### Data to process

↓

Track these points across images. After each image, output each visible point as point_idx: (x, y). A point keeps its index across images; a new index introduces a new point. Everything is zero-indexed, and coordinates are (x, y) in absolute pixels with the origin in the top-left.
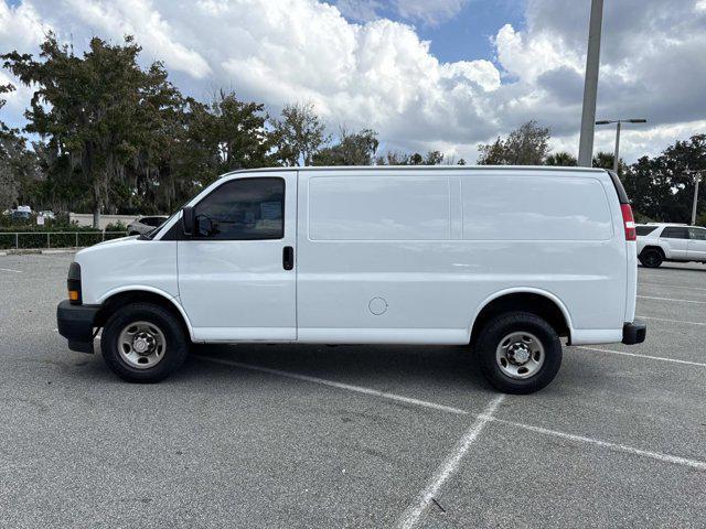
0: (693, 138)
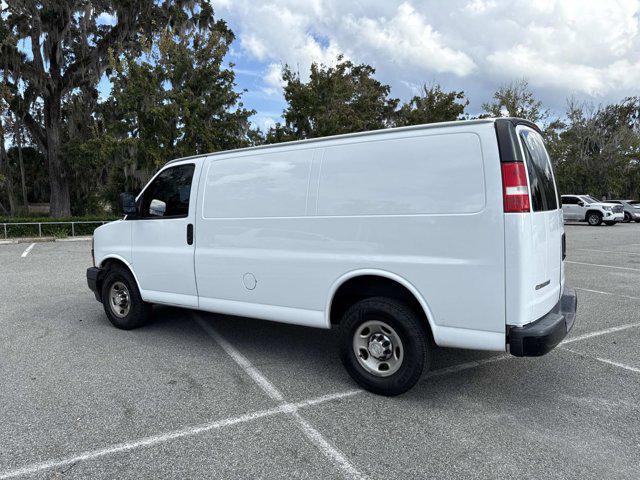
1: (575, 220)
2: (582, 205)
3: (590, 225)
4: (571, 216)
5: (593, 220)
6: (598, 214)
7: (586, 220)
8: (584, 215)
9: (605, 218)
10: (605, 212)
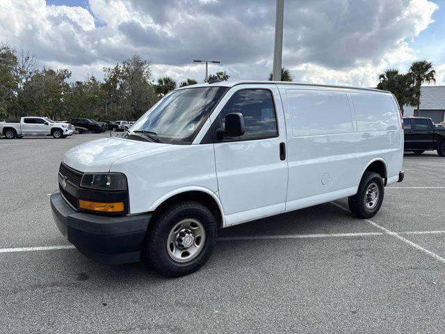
0: (217, 73)
1: (43, 135)
2: (47, 124)
3: (55, 138)
4: (40, 132)
5: (56, 135)
6: (60, 130)
7: (52, 134)
8: (49, 131)
9: (65, 133)
10: (64, 129)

↑

### Activity
Type the material out again exactly. Skip the pictures.

### Output
Track these points across images. After each image, output each visible point as point_idx: (x, y). A point keeps its index across images; a new index introduces a new point. Everything is zero-indexed, and coordinates are (x, y) in absolute pixels with the origin in the top-left.
0: (693, 138)
1: (575, 220)
2: (582, 205)
3: (590, 225)
4: (571, 216)
5: (593, 220)
6: (598, 214)
7: (586, 220)
8: (584, 215)
9: (605, 218)
10: (605, 212)
0: (217, 73)
1: (43, 135)
2: (47, 124)
3: (55, 138)
4: (40, 132)
5: (56, 135)
6: (60, 130)
7: (52, 134)
8: (49, 131)
9: (65, 133)
10: (64, 129)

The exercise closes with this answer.